At the University of Miami, they are trying to engage students who grew up with Amazon-quality experiences. They don’t want to have to enroll, then repeat everything for tuition, financial aid, classes, meals, on and on. So Miami is working toward automating all of that, through a mobile app. And we are there to help them make it clear and secure.

Can this work for governments, or is the security challenge too great?

There’s a country in Europe, they really don’t want us to identify them, that has a national health plan, but they still had a manual annual card renewal process. It was all connected to these old IBM mainframe computers, nothing in the cloud. So it was like going to the DMV — you sit in a lot of lines.

Then the pandemic hits, and everybody who works in the health department building is sent home. Which means nobody can renew their health-care cards. Their renewal and validation process went into crisis when they needed it most.

They called us and in four days we built a workflow so they could produce a card remotely and send it to your home. We made it 100% digital. Between March 15 and July 30, 2020, one-third of their citizens renewed their healthcare card; that’s a few million people.

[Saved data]
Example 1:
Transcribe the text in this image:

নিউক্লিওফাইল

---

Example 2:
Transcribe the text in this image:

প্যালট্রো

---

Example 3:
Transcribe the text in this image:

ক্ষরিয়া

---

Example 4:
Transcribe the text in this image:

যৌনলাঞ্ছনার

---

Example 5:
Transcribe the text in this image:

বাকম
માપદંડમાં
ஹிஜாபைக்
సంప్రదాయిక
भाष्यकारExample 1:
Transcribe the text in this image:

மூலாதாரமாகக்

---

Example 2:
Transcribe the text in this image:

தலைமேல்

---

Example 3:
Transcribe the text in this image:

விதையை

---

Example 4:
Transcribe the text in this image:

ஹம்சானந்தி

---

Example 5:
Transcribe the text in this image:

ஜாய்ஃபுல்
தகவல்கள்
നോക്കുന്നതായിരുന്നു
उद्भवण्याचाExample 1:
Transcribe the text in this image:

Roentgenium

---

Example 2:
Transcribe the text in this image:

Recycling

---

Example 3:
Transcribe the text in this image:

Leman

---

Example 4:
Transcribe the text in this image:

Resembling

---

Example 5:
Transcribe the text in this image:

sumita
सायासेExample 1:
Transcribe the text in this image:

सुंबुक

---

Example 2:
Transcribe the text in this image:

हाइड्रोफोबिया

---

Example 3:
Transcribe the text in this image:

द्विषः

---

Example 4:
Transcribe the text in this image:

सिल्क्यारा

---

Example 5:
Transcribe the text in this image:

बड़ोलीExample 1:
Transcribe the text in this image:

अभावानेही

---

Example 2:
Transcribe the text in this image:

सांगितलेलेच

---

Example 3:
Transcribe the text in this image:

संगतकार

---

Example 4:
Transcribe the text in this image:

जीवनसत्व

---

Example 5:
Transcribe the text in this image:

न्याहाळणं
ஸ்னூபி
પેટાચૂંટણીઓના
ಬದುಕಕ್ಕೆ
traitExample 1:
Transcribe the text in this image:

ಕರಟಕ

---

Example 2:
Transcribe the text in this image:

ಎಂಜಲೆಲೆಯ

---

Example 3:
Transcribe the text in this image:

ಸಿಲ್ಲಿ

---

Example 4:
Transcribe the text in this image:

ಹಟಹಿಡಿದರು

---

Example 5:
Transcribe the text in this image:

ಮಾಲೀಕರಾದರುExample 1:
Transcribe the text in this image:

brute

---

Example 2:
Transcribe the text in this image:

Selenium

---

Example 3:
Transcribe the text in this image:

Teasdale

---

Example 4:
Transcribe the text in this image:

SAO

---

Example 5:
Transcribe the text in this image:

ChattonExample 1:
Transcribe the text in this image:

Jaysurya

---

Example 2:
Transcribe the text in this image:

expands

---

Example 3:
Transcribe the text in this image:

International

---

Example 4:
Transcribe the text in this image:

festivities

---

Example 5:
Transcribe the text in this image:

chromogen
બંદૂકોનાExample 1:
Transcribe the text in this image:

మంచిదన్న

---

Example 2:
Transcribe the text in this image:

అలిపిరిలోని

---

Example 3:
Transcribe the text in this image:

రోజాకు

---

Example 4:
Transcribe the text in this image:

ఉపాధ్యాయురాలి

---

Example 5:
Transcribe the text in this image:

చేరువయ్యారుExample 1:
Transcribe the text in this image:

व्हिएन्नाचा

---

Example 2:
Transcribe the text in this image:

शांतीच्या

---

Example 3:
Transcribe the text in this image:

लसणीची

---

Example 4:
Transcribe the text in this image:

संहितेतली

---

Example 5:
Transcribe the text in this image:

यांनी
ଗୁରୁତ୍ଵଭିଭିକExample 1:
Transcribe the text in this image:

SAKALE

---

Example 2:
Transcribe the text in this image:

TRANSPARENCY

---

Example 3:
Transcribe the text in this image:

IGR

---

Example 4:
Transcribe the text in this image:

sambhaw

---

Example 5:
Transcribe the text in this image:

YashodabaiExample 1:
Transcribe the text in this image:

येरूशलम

▶ **Questions**
A: Translate this sentence from the passage on digital services into Spanish: "It was all connected to these old IBM mainframe computers, nothing in the cloud."
B: Reproduce the part of the passage on digital services starting with "Can this work" and going on through "needed it most.".

▶ **List of solutions**
A: Todo estaba conectado a esas viejas computadoras centrales de IBM, nada en la nube.

B:
Can this work for governments, or is the security challenge too great?

There’s a country in Europe, they really don’t want us to identify them, that has a national health plan, but they still had a manual annual card renewal process. It was all connected to these old IBM mainframe computers, nothing in the cloud. So it was like going to the DMV — you sit in a lot of lines.

Then the pandemic hits, and everybody who works in the health department building is sent home. Which means nobody can renew their health-care cards. Their renewal and validation process went into crisis when they needed it most.